None of that is to say that Holmes's actions are excusable. None of it is to say that she shouldn't have been found guilty. A jury of her peers heard the evidence and concluded that she intentionally lied to investors in order to separate them from their wallets. That's fraud, a felony for which she was convicted.
It is to say that every entrepreneur wants to paint their idea in the best light possible. They wouldn't have started a company if they didn't believe they could change the world--or, at least, add value to it through their product or service. And starting a company is extremely challenging, even under the best circumstances. It takes a lot of effort and--in many cases--a lot of money.
Every entrepreneur--at least those who are trying to persuade someone to give them money--is tempted to make promises that they often have no idea if they'll be able to keep. If we're really being honest, investors encourage that type of wild speculation. Investors want to believe that you're the next Steve Jobs, and your idea is the next iPhone, since it's too late to invest in the original.
No one, after all, knows the difference between what ideas will succeed and which will flop.
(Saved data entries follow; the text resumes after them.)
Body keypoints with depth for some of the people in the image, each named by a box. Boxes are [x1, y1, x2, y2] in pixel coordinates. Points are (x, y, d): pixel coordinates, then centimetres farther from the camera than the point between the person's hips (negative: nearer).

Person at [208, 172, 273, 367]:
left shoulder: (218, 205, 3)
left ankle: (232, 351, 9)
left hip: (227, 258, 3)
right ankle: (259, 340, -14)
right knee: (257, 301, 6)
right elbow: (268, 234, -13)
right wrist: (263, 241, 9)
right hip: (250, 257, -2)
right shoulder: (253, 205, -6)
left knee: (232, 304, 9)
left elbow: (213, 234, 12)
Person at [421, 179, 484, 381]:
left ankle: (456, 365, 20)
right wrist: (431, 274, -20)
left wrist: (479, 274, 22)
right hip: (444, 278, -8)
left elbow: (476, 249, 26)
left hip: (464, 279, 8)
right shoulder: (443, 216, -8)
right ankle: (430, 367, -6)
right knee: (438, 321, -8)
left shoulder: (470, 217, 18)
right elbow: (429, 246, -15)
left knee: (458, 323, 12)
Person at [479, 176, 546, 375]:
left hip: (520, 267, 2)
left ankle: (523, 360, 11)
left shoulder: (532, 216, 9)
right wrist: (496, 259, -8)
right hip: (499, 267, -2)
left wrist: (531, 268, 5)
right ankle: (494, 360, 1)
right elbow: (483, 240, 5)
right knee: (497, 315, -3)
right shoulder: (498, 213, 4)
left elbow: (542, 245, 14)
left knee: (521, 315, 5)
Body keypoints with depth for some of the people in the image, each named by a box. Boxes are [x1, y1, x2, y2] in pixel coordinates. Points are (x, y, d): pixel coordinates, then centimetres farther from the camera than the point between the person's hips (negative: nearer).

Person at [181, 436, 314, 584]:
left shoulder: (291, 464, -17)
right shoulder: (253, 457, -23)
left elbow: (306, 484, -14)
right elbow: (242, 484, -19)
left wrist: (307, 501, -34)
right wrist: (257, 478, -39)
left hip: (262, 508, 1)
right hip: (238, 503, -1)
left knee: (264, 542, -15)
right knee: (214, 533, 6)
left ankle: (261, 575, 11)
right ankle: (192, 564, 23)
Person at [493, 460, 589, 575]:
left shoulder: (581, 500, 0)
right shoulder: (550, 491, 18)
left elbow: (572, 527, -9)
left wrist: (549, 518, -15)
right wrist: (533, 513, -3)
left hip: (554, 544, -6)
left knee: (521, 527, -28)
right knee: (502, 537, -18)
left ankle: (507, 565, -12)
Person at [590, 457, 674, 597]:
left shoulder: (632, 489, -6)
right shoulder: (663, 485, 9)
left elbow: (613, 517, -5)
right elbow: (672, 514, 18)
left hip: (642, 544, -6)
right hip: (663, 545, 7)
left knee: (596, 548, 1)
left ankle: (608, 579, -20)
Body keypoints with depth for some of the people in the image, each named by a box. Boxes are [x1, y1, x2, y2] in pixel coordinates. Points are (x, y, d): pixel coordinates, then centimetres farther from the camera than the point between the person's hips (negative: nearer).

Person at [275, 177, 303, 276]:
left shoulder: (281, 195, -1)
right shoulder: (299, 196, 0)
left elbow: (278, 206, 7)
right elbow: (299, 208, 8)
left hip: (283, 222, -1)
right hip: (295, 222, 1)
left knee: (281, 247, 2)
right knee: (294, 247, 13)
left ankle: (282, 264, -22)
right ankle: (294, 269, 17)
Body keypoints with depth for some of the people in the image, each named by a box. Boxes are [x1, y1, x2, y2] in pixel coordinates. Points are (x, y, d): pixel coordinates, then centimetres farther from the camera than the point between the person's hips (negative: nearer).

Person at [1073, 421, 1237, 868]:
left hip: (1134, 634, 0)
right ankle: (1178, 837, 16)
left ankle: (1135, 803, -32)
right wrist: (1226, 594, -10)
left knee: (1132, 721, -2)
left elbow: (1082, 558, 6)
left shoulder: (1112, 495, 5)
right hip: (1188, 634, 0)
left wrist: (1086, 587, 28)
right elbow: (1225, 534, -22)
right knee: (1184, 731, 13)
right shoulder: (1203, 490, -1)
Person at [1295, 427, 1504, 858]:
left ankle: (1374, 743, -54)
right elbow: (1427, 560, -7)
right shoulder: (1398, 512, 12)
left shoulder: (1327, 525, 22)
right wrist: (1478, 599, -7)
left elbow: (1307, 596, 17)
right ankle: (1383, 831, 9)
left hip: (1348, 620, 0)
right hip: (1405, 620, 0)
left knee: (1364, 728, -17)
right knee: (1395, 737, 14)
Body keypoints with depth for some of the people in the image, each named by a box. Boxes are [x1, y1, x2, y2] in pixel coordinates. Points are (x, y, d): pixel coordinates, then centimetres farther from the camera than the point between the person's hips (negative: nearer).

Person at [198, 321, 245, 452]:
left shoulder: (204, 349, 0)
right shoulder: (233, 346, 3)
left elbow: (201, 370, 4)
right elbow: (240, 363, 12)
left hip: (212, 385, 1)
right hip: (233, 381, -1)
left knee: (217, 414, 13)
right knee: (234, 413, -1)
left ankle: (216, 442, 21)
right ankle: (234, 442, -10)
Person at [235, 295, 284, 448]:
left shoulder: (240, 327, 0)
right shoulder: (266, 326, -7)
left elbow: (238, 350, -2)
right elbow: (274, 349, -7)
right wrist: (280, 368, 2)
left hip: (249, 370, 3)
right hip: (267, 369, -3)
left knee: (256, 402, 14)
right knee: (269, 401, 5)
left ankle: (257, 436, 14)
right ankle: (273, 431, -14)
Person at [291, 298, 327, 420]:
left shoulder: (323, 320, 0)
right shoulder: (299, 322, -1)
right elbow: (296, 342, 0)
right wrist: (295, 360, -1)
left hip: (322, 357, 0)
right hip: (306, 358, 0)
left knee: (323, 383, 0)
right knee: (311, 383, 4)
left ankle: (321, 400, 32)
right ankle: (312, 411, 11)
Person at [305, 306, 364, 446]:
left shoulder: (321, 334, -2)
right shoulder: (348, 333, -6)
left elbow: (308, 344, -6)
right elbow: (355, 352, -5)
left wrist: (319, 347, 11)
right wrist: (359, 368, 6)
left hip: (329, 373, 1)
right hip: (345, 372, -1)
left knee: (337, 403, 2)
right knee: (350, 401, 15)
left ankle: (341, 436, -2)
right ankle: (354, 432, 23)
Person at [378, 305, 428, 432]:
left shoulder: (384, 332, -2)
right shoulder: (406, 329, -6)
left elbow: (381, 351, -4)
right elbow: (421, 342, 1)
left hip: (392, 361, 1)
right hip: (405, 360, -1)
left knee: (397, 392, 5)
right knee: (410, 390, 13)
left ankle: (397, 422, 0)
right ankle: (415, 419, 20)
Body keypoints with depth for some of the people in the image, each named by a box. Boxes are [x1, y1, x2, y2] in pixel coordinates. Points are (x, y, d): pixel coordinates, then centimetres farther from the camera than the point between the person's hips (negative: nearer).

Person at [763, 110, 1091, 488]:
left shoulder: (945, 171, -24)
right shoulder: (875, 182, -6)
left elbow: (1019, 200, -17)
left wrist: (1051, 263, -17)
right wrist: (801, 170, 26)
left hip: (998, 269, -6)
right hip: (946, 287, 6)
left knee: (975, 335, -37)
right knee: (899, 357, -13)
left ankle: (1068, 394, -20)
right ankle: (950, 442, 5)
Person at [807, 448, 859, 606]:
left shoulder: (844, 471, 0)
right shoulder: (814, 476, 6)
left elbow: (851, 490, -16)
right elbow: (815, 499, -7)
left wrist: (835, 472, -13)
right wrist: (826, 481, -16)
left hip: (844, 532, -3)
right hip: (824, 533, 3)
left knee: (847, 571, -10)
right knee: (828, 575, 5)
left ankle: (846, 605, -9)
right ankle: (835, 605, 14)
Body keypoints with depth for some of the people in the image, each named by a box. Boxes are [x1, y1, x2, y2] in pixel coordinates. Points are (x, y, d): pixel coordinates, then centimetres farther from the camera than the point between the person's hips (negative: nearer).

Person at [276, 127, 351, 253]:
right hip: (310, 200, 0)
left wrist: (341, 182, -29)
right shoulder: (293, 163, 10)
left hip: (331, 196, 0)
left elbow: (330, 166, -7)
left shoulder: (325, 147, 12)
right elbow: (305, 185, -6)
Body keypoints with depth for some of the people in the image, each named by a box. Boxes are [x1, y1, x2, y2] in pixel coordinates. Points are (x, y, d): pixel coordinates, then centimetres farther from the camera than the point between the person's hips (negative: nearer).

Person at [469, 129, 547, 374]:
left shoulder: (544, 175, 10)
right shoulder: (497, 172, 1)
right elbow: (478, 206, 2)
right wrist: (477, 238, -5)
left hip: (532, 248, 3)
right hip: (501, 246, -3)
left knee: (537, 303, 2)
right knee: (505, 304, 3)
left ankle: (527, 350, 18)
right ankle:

That startups feel the pressure to embellish and inflate the claims they make in order to get venture capital is an indictment of more than just Theranos, but it's also an entirely different cautionary tale.
Instead, at that moment when you're sitting across the table from an investor, Holmes's conviction should be a cautionary tale that some things aren't worth it. Trading your integrity for an investment isn't worth it, no matter how much money.
That moment is difficult because the money is so tempting, and all it takes is a small embellishment. Holmes was convicted, at least in part, because she put logos of pharmaceutical companies on the pitch deck, giving the impression that they had endorsed Theranos's technology.
Holmes gave in to that temptation. She lied by painting a picture of her company that wasn't real. She wasn't honest with the people she was asking to believe her.
That seems like such a small thing, but it's in the small things that integrity is built or lost. It doesn't take much at all but it's never worth it.